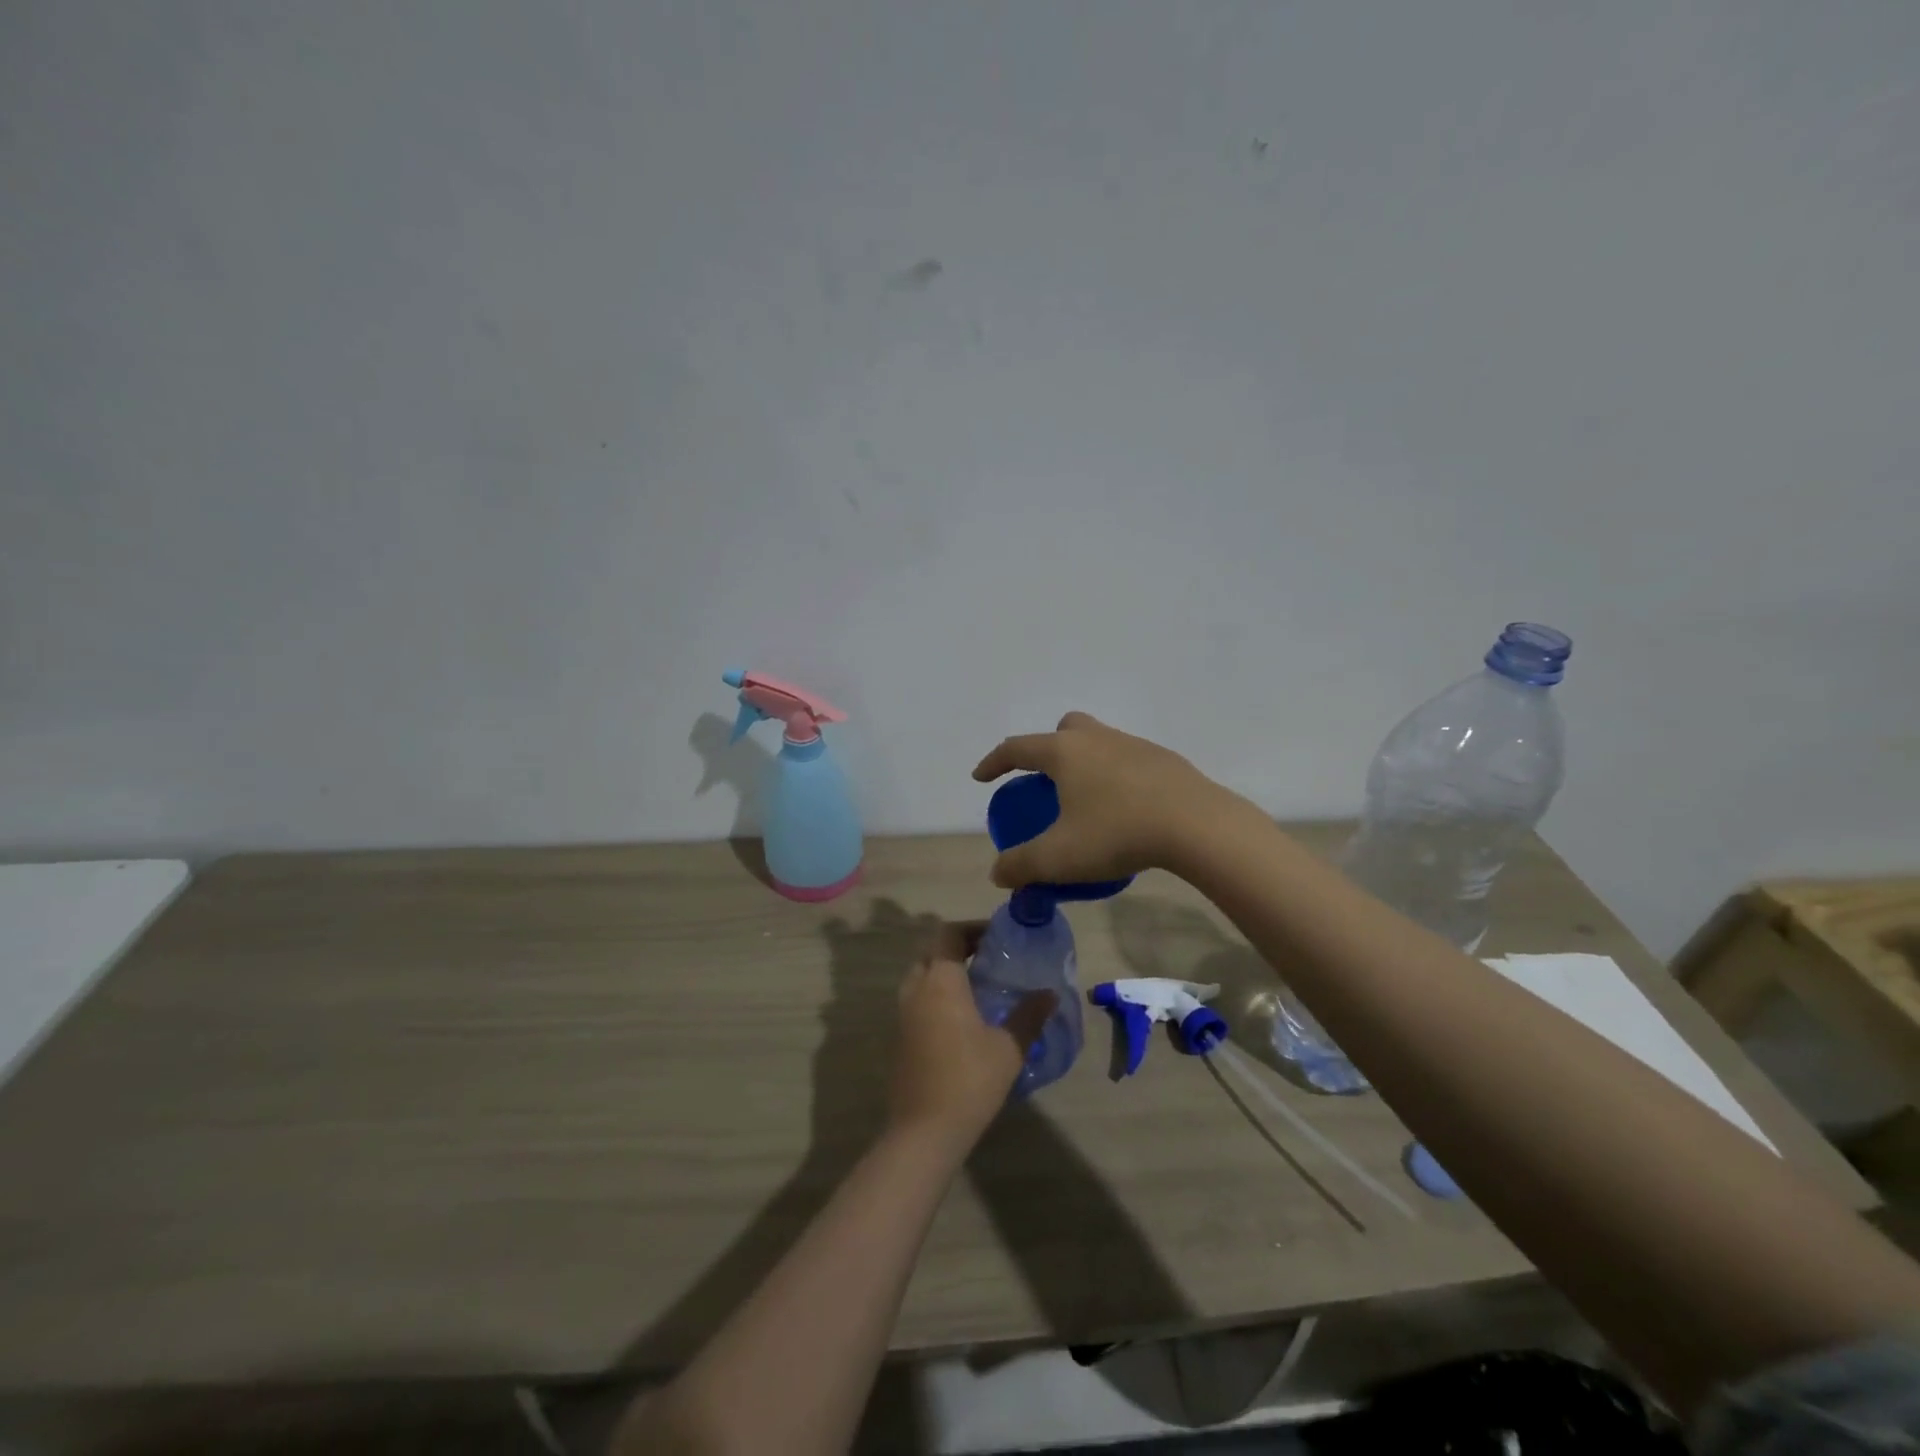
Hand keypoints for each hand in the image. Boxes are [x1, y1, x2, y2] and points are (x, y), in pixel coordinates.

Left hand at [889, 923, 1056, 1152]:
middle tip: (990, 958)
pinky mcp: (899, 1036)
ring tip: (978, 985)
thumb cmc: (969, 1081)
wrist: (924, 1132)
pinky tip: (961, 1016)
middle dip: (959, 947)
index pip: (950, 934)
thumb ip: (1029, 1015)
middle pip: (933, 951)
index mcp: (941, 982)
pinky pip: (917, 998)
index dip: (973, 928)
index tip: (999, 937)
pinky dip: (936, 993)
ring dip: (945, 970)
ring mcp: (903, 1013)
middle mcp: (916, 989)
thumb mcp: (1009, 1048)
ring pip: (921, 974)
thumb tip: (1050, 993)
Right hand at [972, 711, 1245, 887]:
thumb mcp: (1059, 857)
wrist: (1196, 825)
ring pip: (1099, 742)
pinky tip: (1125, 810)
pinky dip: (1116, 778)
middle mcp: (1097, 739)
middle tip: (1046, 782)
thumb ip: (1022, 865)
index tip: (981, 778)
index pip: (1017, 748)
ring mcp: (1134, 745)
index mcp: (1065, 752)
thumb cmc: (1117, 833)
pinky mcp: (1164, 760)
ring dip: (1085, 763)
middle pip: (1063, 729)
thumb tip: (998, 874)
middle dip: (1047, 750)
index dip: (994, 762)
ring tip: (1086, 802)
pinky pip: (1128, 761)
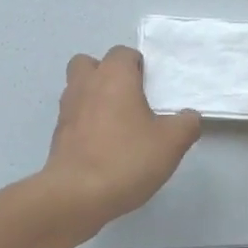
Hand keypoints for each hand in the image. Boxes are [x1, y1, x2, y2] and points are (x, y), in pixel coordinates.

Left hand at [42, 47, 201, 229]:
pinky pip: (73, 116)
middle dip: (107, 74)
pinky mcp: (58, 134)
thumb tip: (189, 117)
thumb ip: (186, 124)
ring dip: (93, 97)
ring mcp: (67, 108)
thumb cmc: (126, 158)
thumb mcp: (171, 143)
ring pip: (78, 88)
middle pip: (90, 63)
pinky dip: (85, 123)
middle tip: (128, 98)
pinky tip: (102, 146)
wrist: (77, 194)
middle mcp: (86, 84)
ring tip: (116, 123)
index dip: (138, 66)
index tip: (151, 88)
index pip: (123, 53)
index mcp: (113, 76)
○ ○ ○ ○ ○
**YOUR INSTRUCTIONS**. Copy the material exactly. Do not include the pictures.

**EXPECTED ANSWER**.
Hand keypoints for each hand in the image. Boxes are [x1, y1, x2, y2] and points are (x, y), in pixel coordinates.

Left hand at [889, 923, 1056, 1152]:
middle tip: (990, 958)
pinky mcp: (899, 1036)
ring tip: (978, 985)
thumb cmc: (969, 1081)
wrist: (924, 1132)
pinky tip: (961, 1016)
middle dip: (959, 947)
index pip: (950, 934)
thumb ip: (1029, 1015)
middle pip: (933, 951)
index mcp: (941, 982)
pinky pip: (917, 998)
index dip: (973, 928)
index tip: (999, 937)
pinky dip: (936, 993)
ring dip: (945, 970)
ring mcp: (903, 1013)
middle mcp: (916, 989)
thumb mcp: (1009, 1048)
ring pip: (921, 974)
thumb tip: (1050, 993)
Right hand at [972, 711, 1245, 887]:
thumb mcp: (1059, 857)
wrist: (1196, 825)
ring pip: (1099, 742)
pinky tip: (1125, 810)
pinky dip: (1116, 778)
middle mcp: (1097, 739)
middle tip: (1046, 782)
thumb ip: (1022, 865)
index tip: (981, 778)
index pip: (1017, 748)
ring mcp: (1134, 745)
index mcp: (1065, 752)
thumb cmc: (1117, 833)
pinky mcp: (1164, 760)
ring dip: (1085, 763)
middle pip: (1063, 729)
thumb tip: (998, 874)
middle dip: (1047, 750)
index dip: (994, 762)
ring tip: (1086, 802)
pinky pip: (1128, 761)
Hand keypoints for each hand in the image. Boxes are [x1, y1, x2, y2] and points are (x, y), in pixel coordinates.

Left hand at [42, 47, 201, 229]:
pinky pip: (73, 116)
middle dip: (107, 74)
pinky mcp: (58, 134)
thumb tip: (189, 117)
thumb ip: (186, 124)
ring dip: (93, 97)
ring mcp: (67, 108)
thumb cmc: (126, 158)
thumb mcp: (171, 143)
ring pip: (78, 88)
middle pip: (90, 63)
pinky dip: (85, 123)
middle tip: (128, 98)
pinky tip: (102, 146)
wrist: (77, 194)
middle mcp: (86, 84)
ring tip: (116, 123)
index dip: (138, 66)
index tip: (151, 88)
index pip: (123, 53)
index mcp: (113, 76)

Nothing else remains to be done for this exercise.